A meta-analysis by Anderson and Bushman (2001) reviewed 35 research studies that tested the effects of playing violent video games on aggression. The studies included both experimental and correlational studies, with both male and female participants, in both laboratory and field settings. They found that exposure to violent video games was consistently associated with an increase in aggressive thoughts, aggressive feelings, psychological arousal (including blood pressure and heart rate), as well as aggressive behavior. Furthermore, a negative correlation was found between playing video games and altruistic behavior. In other words, as playing violent video games increased, altruistic behaviors tended to decrease.

In one experiment, Bushman and Anderson (2002) assessed the effects of viewing violent video games on aggressive thoughts and behavior. Participants were randomly assigned to play either a violent or a nonviolent video game for 20 minutes. Each participant played one of four violent video games (Carmageddon, Duke Nukem, Mortal Kombat, or Future Cop) or one of four nonviolent video games (Glider Pro, 3D Pinball, Austin Powers, or Tetra Madness). Participants then read a story and were asked to list 20 thoughts, feelings, and actions about how they would respond if they were the person in the story. One of the stories they used follows:

Todd was on his way home from work one evening when he had to brake quickly for a yellow light. The person in the car behind him must have thought Todd was going to run the light because he crashed into the back of Todd’s car, causing a lot of damage to both vehicles. Fortunately, there were no injuries. Todd got out of his car and surveyed the damage. He then walked over to the other car.

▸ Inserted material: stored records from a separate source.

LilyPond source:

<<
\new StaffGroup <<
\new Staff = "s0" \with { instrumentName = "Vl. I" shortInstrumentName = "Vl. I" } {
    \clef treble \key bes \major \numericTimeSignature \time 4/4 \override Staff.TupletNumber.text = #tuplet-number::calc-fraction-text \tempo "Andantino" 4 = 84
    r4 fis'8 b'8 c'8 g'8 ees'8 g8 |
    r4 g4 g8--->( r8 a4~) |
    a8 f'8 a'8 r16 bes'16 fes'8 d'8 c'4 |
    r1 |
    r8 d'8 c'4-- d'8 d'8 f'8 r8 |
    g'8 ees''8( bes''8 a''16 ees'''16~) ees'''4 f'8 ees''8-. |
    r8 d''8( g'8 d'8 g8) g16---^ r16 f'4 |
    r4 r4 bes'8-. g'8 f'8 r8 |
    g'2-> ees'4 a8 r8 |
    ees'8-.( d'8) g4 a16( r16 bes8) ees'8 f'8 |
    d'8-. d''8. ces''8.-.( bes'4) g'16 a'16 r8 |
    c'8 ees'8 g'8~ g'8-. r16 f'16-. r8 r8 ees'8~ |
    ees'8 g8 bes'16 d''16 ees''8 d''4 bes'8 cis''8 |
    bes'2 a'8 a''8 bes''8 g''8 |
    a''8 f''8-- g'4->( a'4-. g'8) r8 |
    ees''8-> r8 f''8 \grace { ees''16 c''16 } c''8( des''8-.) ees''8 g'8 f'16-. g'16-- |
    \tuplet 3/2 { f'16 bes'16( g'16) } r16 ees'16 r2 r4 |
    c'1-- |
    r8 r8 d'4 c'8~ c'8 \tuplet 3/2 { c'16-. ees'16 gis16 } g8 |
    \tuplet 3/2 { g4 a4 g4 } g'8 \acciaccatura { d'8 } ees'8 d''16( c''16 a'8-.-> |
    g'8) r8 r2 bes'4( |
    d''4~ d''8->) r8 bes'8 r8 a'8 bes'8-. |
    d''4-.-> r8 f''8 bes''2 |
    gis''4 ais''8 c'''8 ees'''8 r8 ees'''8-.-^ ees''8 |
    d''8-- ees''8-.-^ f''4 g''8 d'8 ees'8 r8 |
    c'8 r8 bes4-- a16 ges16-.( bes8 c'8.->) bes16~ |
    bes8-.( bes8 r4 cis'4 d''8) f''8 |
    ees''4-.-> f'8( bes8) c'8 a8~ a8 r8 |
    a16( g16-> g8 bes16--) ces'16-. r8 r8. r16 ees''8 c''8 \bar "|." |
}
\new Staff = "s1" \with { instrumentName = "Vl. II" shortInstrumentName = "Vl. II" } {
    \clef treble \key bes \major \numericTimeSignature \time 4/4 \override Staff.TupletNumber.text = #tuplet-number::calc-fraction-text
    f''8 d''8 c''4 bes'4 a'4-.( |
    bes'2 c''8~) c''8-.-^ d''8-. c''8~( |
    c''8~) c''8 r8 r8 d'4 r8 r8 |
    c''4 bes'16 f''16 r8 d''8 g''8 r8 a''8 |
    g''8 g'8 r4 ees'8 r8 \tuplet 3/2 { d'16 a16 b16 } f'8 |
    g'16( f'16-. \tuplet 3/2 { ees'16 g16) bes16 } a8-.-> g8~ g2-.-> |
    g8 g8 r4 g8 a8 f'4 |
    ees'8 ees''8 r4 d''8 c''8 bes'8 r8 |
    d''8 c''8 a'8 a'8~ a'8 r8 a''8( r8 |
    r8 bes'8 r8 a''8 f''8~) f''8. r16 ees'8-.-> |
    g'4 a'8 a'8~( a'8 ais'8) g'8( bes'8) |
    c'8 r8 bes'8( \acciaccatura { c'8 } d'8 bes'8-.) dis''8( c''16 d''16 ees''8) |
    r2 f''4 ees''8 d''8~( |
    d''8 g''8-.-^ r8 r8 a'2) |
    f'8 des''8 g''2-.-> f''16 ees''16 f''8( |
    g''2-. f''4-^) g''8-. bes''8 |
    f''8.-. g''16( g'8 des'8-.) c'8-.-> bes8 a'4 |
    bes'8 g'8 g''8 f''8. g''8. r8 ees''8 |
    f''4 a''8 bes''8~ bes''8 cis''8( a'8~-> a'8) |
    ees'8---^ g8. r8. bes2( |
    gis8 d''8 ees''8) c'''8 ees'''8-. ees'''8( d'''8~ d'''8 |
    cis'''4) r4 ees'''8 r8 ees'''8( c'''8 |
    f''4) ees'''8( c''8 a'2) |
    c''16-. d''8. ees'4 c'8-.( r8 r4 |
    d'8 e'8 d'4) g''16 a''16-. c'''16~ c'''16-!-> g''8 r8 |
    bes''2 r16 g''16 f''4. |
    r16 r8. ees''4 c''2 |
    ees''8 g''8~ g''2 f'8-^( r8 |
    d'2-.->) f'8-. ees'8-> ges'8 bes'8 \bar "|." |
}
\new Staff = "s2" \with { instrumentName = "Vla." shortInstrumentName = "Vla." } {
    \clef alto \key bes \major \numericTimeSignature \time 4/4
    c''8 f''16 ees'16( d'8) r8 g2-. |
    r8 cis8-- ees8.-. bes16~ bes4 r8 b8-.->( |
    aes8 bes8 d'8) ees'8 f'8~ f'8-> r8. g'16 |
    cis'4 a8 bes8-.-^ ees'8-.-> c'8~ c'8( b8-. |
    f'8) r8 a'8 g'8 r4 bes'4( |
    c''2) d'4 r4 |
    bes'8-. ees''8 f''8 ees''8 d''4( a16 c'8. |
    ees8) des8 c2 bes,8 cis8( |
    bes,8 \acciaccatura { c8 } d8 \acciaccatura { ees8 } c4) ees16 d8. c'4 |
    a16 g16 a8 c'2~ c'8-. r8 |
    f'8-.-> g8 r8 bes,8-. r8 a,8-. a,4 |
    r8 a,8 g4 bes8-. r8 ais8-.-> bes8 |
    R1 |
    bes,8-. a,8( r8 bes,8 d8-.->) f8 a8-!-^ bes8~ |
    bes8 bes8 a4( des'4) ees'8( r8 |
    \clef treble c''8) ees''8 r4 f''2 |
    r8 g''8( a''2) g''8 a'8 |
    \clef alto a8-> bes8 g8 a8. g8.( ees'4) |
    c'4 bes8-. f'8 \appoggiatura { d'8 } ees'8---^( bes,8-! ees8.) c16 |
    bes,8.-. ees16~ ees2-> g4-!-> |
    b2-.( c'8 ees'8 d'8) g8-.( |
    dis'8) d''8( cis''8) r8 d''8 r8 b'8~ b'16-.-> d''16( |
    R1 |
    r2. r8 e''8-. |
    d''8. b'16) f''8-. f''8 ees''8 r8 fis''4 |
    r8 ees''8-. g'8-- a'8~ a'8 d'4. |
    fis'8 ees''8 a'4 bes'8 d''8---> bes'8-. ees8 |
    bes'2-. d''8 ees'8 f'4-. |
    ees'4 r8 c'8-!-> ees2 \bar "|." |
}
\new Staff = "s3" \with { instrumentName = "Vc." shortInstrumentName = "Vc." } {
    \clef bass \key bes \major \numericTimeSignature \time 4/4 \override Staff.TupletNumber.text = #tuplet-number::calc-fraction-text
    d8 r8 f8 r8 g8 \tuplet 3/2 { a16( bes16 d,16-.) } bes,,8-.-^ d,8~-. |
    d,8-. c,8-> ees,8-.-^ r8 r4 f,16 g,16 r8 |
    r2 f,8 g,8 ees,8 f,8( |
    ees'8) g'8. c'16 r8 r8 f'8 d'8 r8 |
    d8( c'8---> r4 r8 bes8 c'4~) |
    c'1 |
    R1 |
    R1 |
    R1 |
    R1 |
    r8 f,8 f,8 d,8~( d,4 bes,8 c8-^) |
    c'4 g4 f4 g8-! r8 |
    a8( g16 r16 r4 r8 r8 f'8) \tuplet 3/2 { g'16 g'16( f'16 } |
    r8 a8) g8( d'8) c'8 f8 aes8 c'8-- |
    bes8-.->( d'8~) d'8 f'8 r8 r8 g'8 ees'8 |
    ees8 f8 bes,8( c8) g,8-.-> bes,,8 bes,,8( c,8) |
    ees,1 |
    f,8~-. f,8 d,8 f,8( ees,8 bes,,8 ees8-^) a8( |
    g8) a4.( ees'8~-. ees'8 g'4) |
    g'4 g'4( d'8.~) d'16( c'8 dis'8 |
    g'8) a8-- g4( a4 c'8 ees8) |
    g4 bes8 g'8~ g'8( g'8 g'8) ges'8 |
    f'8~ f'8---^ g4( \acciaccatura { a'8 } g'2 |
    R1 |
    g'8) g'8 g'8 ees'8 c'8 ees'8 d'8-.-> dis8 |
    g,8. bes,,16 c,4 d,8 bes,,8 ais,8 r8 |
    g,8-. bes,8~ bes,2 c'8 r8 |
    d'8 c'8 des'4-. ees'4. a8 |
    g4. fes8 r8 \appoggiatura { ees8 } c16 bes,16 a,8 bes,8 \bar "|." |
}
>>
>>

The students who had played one of the violent video games tended to respond more aggressively to the story than did those who played the nonviolent games. Some of the responses were: “Call the guy an idiot,” “Kick the other driver’s car,” and “This guy’s dead meat!” As importantly, Seymour, Yoshida, and Dolan (2009) found that just as children learn to be aggressive through observational and vicarious learning, they can also learn to be altruistic.